There are two main causes of pry failures. “The one everyone thinks of first is like a typical pry bar,” says Becker. The tool gets stuck in thick concrete. Human nature is to push or pull the tool to try to get it released. This can create a stress fracture that results in a break.
“The second pry break is where the operator is attacking the material at an improper angle, or the work dictates that the material is trimmed away while trying to stay inside a certain dimension,” says Becker. The tool skips off or alongside the material, which places side load stress on the tool.
Chipping and mushrooming of the tool are other common failures that indicate operator misuse. “Chipping is caused by working with chisels or blunt tools with a bad engagement to the work,” says Albritton. Try to ensure that the majority of the tool’s available surface area is in contact with the work. For example, a chisel should not be used on its corner, and a blunt tool should not be used on its edge. Chipping can also occur when a very cold tool is put into use without first being warmed up. A low-velocity propane torch should be used to preheat tools before use in environments less than 40° F.
Mushrooming is caused by hammering on a single location with no penetration. “The tool pulverizes the available work to dust, which then acts as a cushion, preventing the tool from transferring any energy to the work,” says Albritton. “The result is heat buildup in the tool, which can lead to overheating, softening and mushrooming. The tool should be repositioned every 15 to 30 seconds.”
Fractures also cause premature tool failure. “Fractures are caused by fatigue, damage or both,” says Albritton. “As the tool becomes galled and scarred from use, the likelihood of fatigue crack propagation and tool failure increases. A fatigue crack is caused by a disruption of the energy traveling through the tool. This will typically look like it was cut almost straight across. There will be a chevron where the crack initiated and there may be a slight lip on the final side to fail.”

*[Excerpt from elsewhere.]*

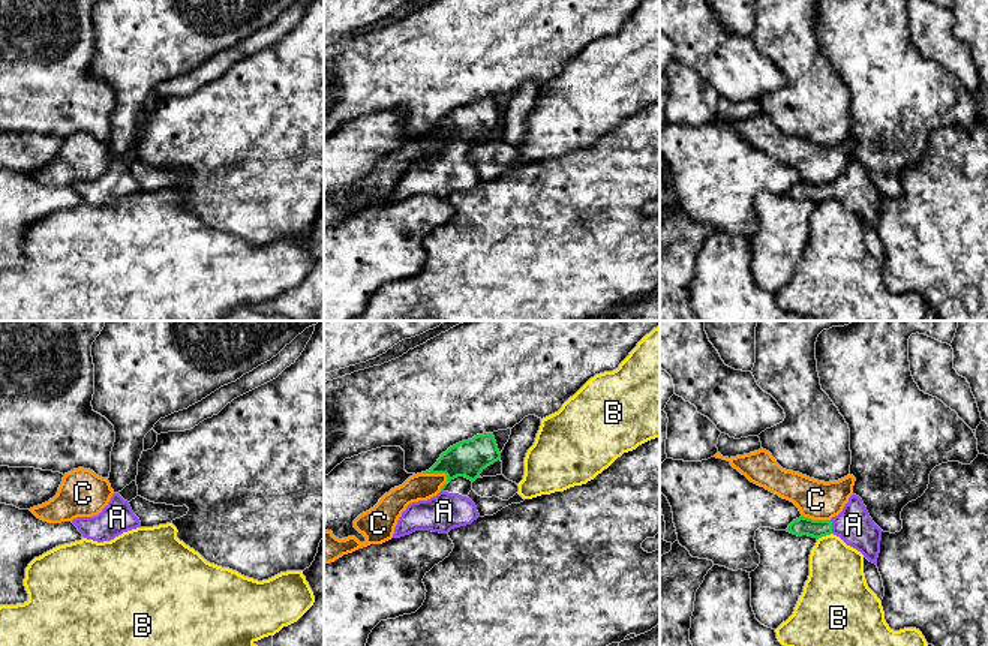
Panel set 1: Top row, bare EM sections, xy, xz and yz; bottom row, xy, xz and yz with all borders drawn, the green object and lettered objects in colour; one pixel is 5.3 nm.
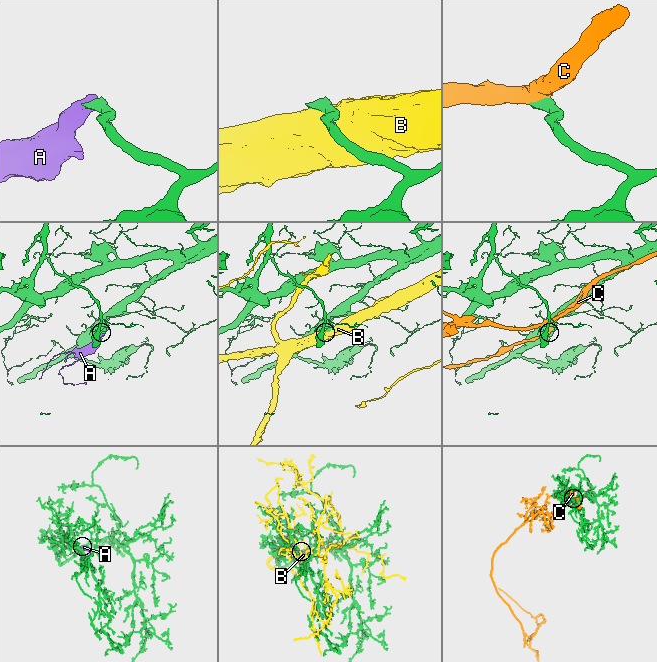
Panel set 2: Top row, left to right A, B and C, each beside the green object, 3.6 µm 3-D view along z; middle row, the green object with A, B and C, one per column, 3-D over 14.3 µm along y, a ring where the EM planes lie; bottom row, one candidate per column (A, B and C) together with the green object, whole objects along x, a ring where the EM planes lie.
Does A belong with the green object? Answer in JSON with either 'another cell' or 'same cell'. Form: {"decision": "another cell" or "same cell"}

A fatigue crack can be caused by inadequate/incorrect lubrication, which causes frictional burning or welding of the tool to the bushing. “This creates the nicks and gouges where these cracks occur,” says Albritton. “One of the best ways to prevent this is correct lubrication. Check the bushing regularly and replace if worn. Do not re-insert a worn and galled tool in a new bushing or a brand new tool in a worn and galled bushing. Never weld on a tool for any reason.”
Dry firing a tool against the retainer pin in the hammer creates failures in the retainer slot area. “Keep the tool properly engaged with the work and limit unproductive piston strokes,” says Albritton. “Check retainer pins regularly and replace if worn, damaged or deformed.” Also prevent side loading or twisting the tool.